5-Do not mess with unhealthy choices. If your child rarely chooses junk food, ignore it. However, if your child still wants to get fat and fry, change the value of your choice. You can also try fried potatoes instead of fried baked potato sticks (with a little oil). If your child wants sweets, you can make fresh strawberries in chocolate sauce. Too busy? Then take the village sweet fruit and make snacks. With constant effort, your taste will change, and your child will soon be eating healthy foods.

6-Do not use food as a reward. This can lead to weight problems later in life. Give your children physical walks, fun, parks and quick fishing trips.

7. Sit in the evening with your family for dinner. If this is not a home tradition, then it should be. Studies show that parents and children who eat at the table eat better and rarely face serious problems during adolescence. Start from one night, then work up to three or four to gradually develop your habits.

8. Cook the dishes in the kitchen. You can put a healthy part of each item on each plate. Your child will learn to recognize the good part. Too often, people spend a few seconds or even a third simply because there is food.
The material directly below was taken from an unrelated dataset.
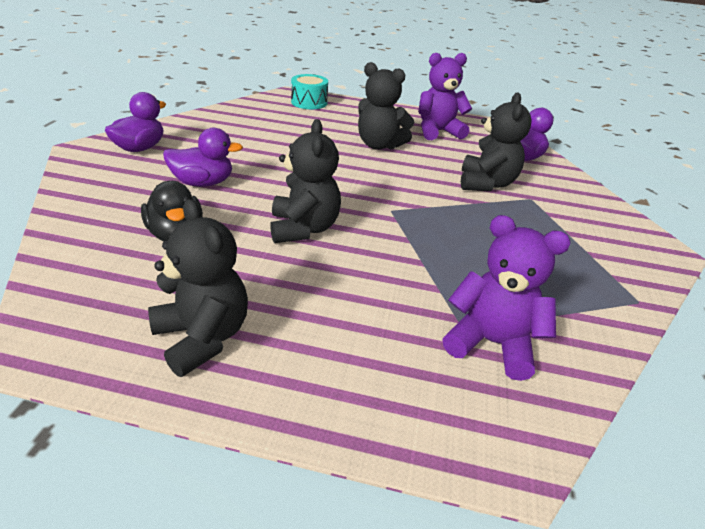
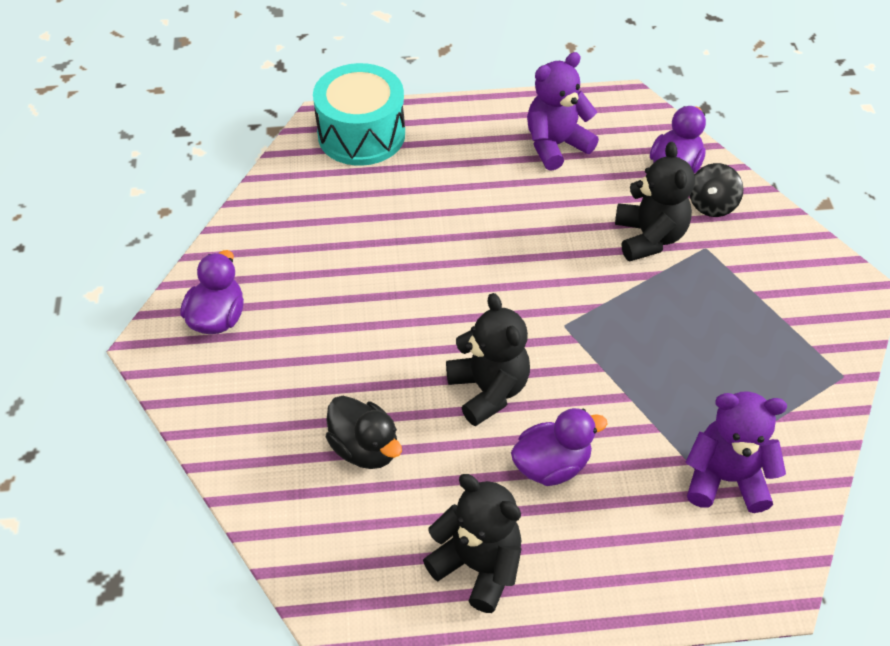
camera: 15 degrees left, 15 degrees up
(203, 183) = (336, 355): purple duck -> purple duck (551, 465)
(309, 102) = (361, 134): turquoise drum -> turquoise drum, size x1.66
(379, 145) = (497, 203): black teddy bear -> none
(545, 180) = (712, 205): none -> black spinning top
You may find that you need less food to feel full!

9. Give children control. To get good grades, your child should take 3 bites of all foods on the shelf, such as A, B, C, D, or F, especially vegetables, and some attention. In most cases there is an addition. Provides items that your child does not like often. This allows your child to participate in decision making. Because food is a family problem!

10. Consult your pediatrician. Always consult your child’s doctor before the diet and try to gain weight or significantly change the type of food you eat. Do not place your child overweight or too light. If weight changes are recommended, consult a nutritionist.